By the time Albini, an ophthalmologist at the University of Miami in Florida, had treated two more women who had been blinded by the same procedure, he knew that there was a systemic problem. Two of the women had been lured by a posting in a clinical-trial registry — even though there was no real trial to speak of — and none of the injections had been administered by a physician. The clinic offering the injections claimed that its procedure did not require approval from the US Food and Drug Administration (FDA), in part because it used the patient’s own cells. Altogether, Albini found the cases shocking. “Any sort of review would have been helpful.”
The debate over whether the FDA should review such treatments is growing more intense as purported stem-cell clinics proliferate across the United States. Current FDA regulations are poorly enforced and leave room for various interpretations. On 8 September, Albini will present his experiences at an FDA workshop. The following week, dozens of researchers, companies and patient advocates will flock to Bethesda, Maryland, for an FDA public hearing. Many of them will tout the virtues of unproven stem-cell therapies and insist that people should have the right to such treatments. The FDA has expanded the one-day hearing to two — and moved it to a larger auditorium — in response to overwhelming public interest.
The discussion will focus on FDA proposals that aim to better define which cell therapies deserve strict regulation. If adopted, these controversial guidelines could encompass a large chunk of the cell-therapy clinics that claim to fall largely outside the agency’s purview.
A burgeoning industry has sprung up in the absence of definitive oversight. A recent study of stem-cell clinics that advertise online uncovered 570 such centres operating in the United States (L. Turner and P. Knoepfler Cell Stem Cell 19, 154–157; 2016).
Under FDA regulations, these clinics must prepare and store their therapies safely, and their facilities are subject to sporadic inspections. But many clinics also operate under the assumption that they do not need the agency’s approval to carry out their procedures and do not have to conduct the clinical trials that the FDA normally demands to prove that a therapy works. Agency regulations state that clinics do not need regulatory approval if therapies involve “minimal manipulation” of cells that do not fundamentally alter their properties, and if those cells fulfil a “homologous” function similar to their original role in the body. But the precise definitions of “minimal manipulation” and “homologous use” are controversial.
A series of four FDA draft guidelines released in 2014 and 2015 addressed that ambiguity by providing concrete examples of what would trigger greater FDA oversight. After soliciting public comment, the FDA will decide whether to amend and finalize the proposals.

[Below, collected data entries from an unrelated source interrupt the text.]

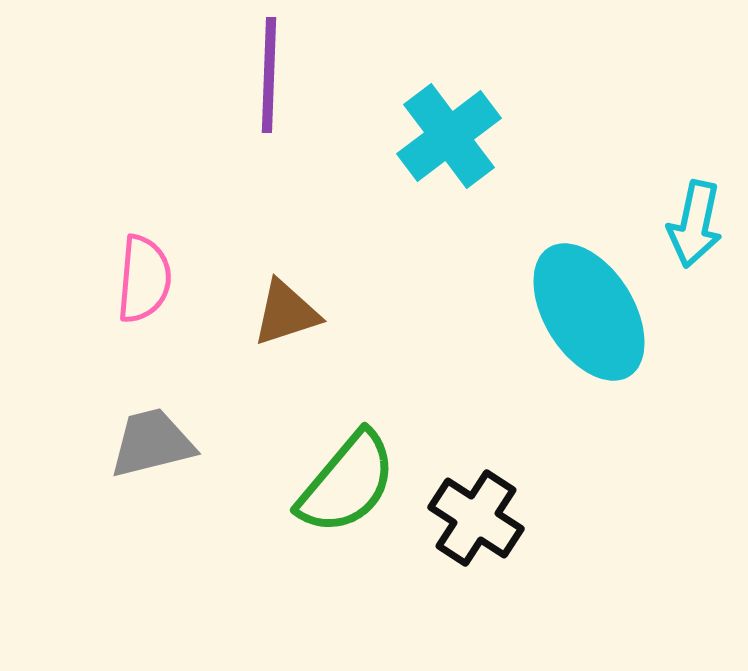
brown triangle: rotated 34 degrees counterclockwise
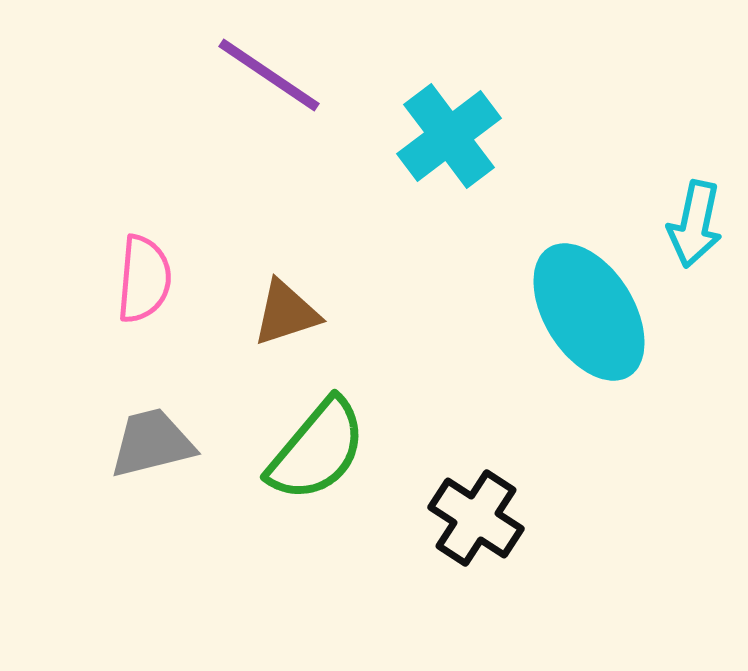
purple line: rotated 58 degrees counterclockwise
green semicircle: moved 30 px left, 33 px up
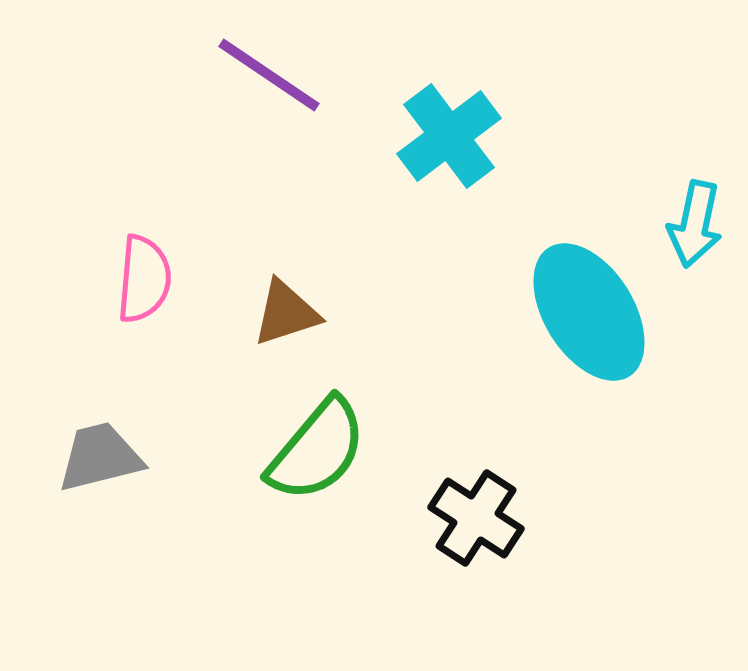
gray trapezoid: moved 52 px left, 14 px down
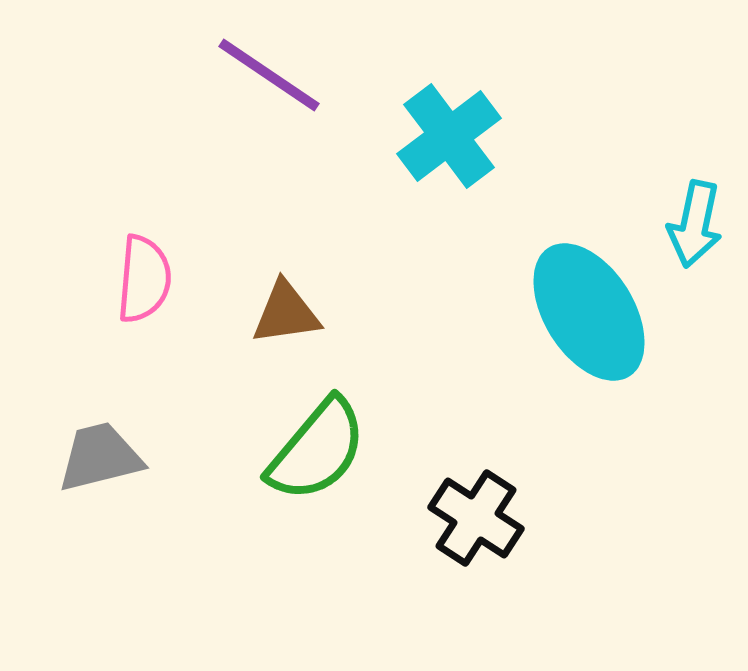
brown triangle: rotated 10 degrees clockwise
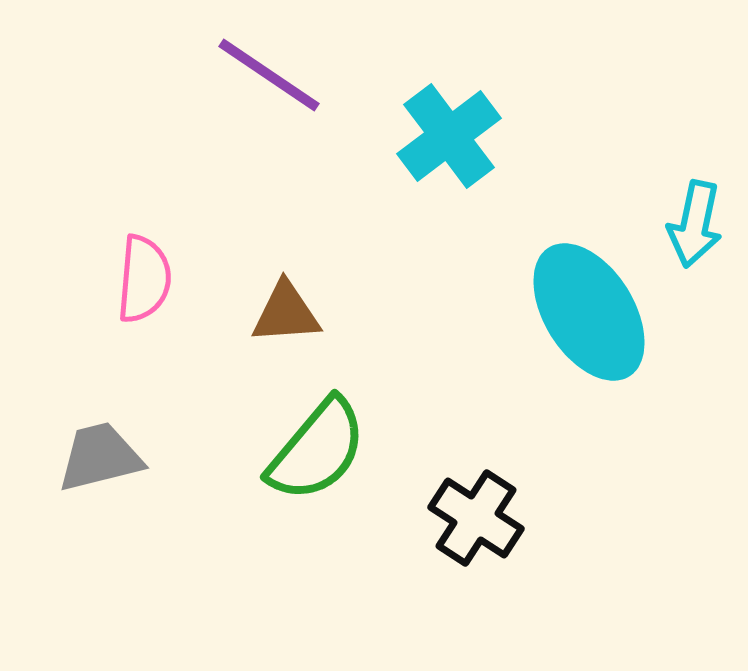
brown triangle: rotated 4 degrees clockwise
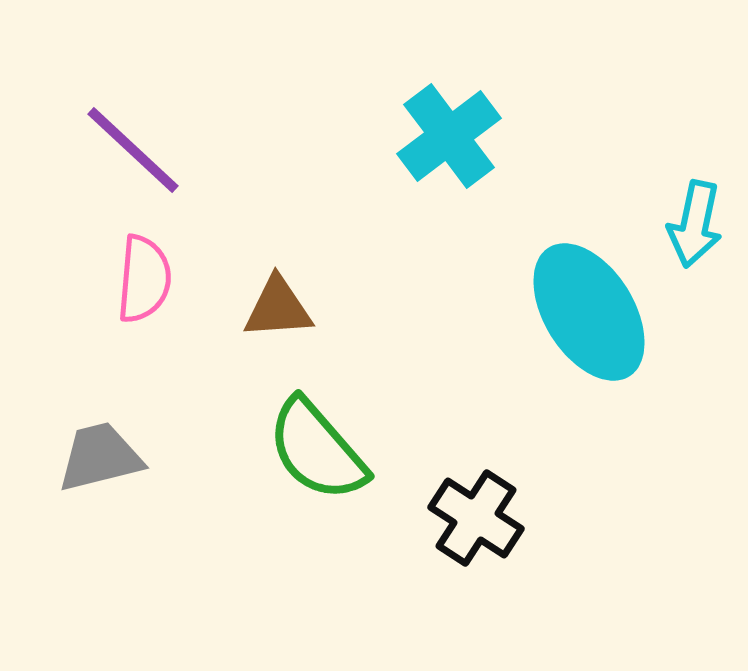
purple line: moved 136 px left, 75 px down; rotated 9 degrees clockwise
brown triangle: moved 8 px left, 5 px up
green semicircle: rotated 99 degrees clockwise
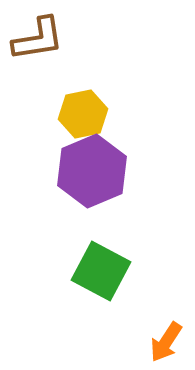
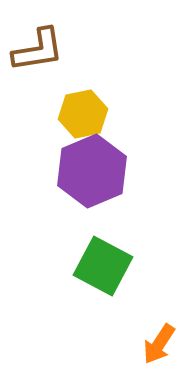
brown L-shape: moved 11 px down
green square: moved 2 px right, 5 px up
orange arrow: moved 7 px left, 2 px down
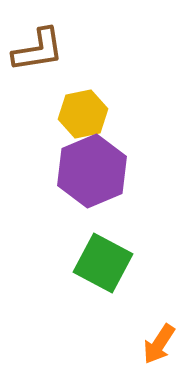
green square: moved 3 px up
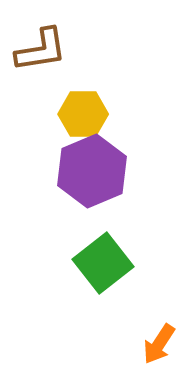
brown L-shape: moved 3 px right
yellow hexagon: rotated 12 degrees clockwise
green square: rotated 24 degrees clockwise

Not everyone is happy with the results up to now. Arnold Caplan, who studies regenerative medicine at Case Western Reserve University in Cleveland, Ohio, worries that the FDA will start seeking approvals for treatments that are now considered standard, including the use of abdominal fat in breast reconstruction following a mastectomy.
Others are concerned that tighter guidelines will make it harder to bring discoveries to market. “It will potentially slow down translation in many instances,” says Keith March, a cardiologist at Indiana University in Indianapolis, who will also present at the public hearing. “We need to be cognizant of that.”
Some researchers are glad that the FDA is tackling the issue, however. Stem-cell researcher Jeanne Loring at the Scripps Research Institute in La Jolla, California, and her lab are talking to the FDA about starting clinical tests of a stem-cell treatment for Parkinson’s disease. “They’re making sure we know what we’re doing,” she says.
But even if the FDA finalizes the proposals, it is unclear what effect the rules will have, says bioethicist Leigh Turner at the University of Minnesota in Minneapolis. The stem-cell clinics are too entrenched to be chased away by FDA guidance, he says. “The real question is if the FDA is going to send inspectors and issue warning letters.”
For Albini, the proposed FDA guidance is not a perfect solution, but it is at least a step in the right direction. He may never know for sure why the treatments blinded his patients. And he acknowledges that clearer guidelines — and stricter enforcement — will not prevent every such tragedy in the future. Neither will they keep some clinics from recruiting patients under the guise of conducting clinical trials. But every step counts. “The more regulatory hurdles you put in the way of somebody who wants to use the term ‘research’ as marketing, the better off we’d be,” Albini says.